- [EXTRACT]:
+++

Tuesday, June 26, 2012

Fat Brat

I had an unexpectedly emotional day. I saw a commercial for The Glee Project, which I hadn't realized was on. I was able to watch all the episodes On Demand. There is a fat girl and she can sing and dance and is hella cute. So right a way I'm rooting for her since they just disappeared the last fat girl. But it doesn't take long to see that she's kind of argumentative and resistant. I found myself trying to defend her behavior and not really being able to do it. And then she was doing an audition and the big guy on Glee (sorry, I forget his name) says something about the show being about victims and ... she isn't one.
Wow.
It was right on. She's bold and confident and kind of a brat. So. Um. I don't think she's going to make it onto the show but I think she can have a career in music if she wants one. I wish I liked her more. I do like brats. Sometimes.
I find contest shows emotional. I don't really watch many because I get upset when some people leave. And this show is full kids who you want to root for and some who you know won't make it. Plus there's the music. I was in tears. More than once.

+++

- [EXERCISE DATA]:

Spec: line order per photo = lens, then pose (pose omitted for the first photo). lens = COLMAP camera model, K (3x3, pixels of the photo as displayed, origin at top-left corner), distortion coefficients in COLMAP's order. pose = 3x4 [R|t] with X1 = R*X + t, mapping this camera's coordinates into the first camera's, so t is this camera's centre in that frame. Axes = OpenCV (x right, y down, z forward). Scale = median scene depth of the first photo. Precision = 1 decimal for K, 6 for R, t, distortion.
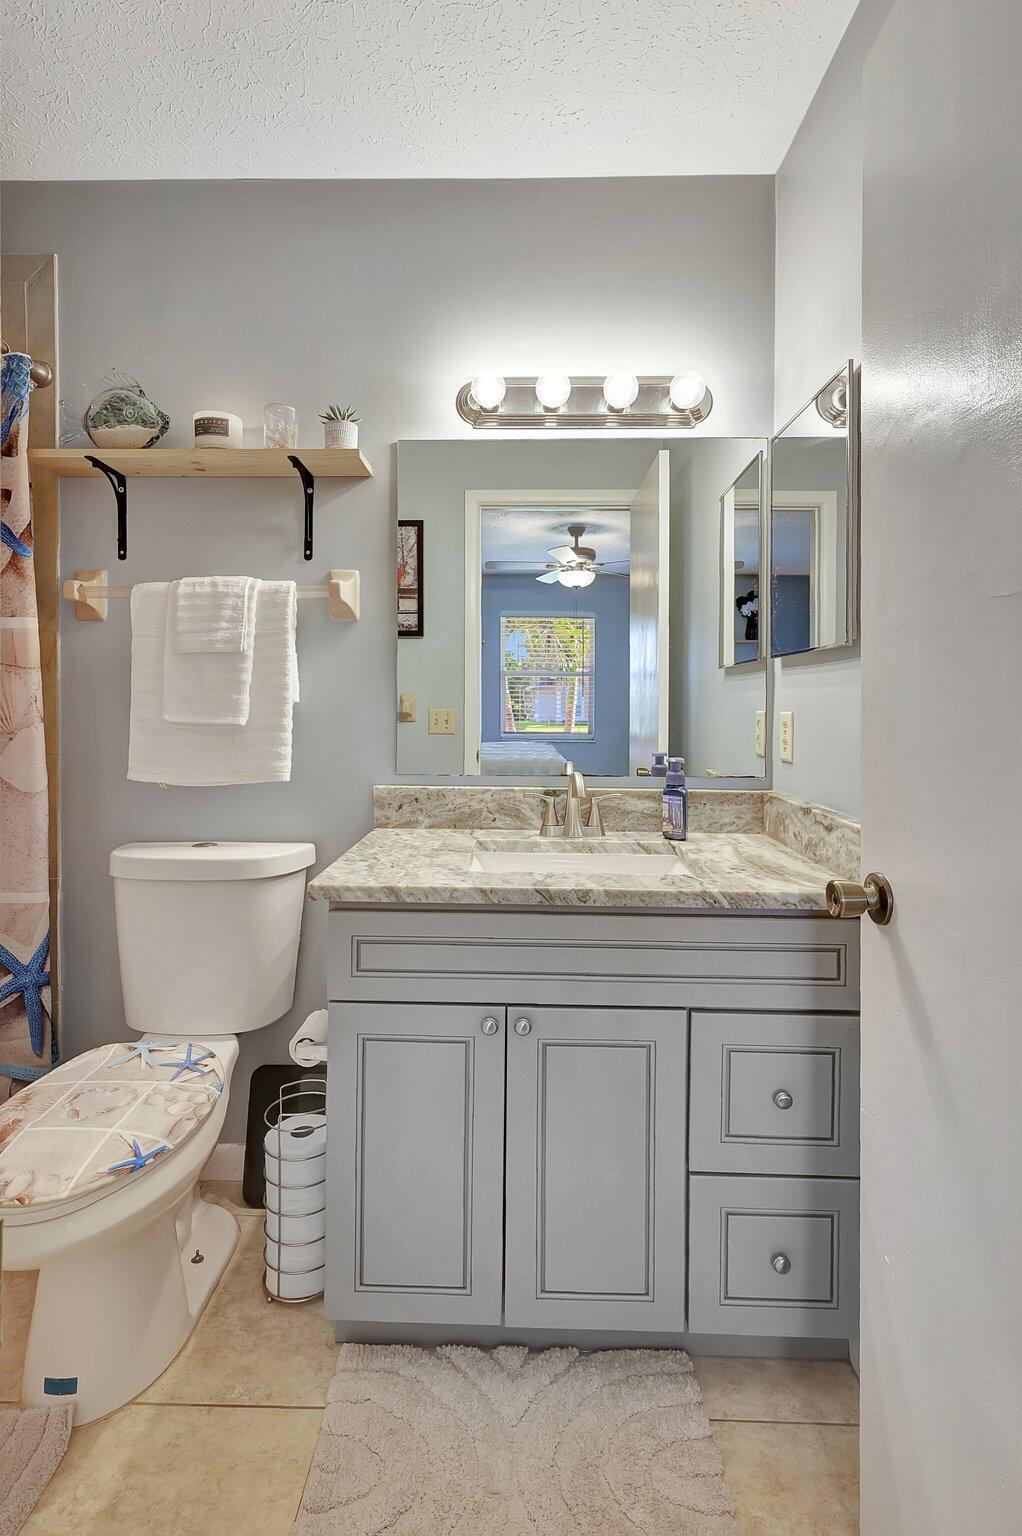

+++

- [EXERCISE A]: List every adjective the blog post about The Glee Project uses to describe the contestant it focuses on.
- [EXERCISE B]: Copy, word for word, the stretch of the blog post about The Glee Project from "It was right" through "like brats. Sometimes.".

- [REPLY A]:
- fat
- cute
- argumentative
- resistant
- bold
- confident

- [REPLY B]:
It was right on. She's bold and confident and kind of a brat. So. Um. I don't think she's going to make it onto the show but I think she can have a career in music if she wants one. I wish I liked her more. I do like brats. Sometimes.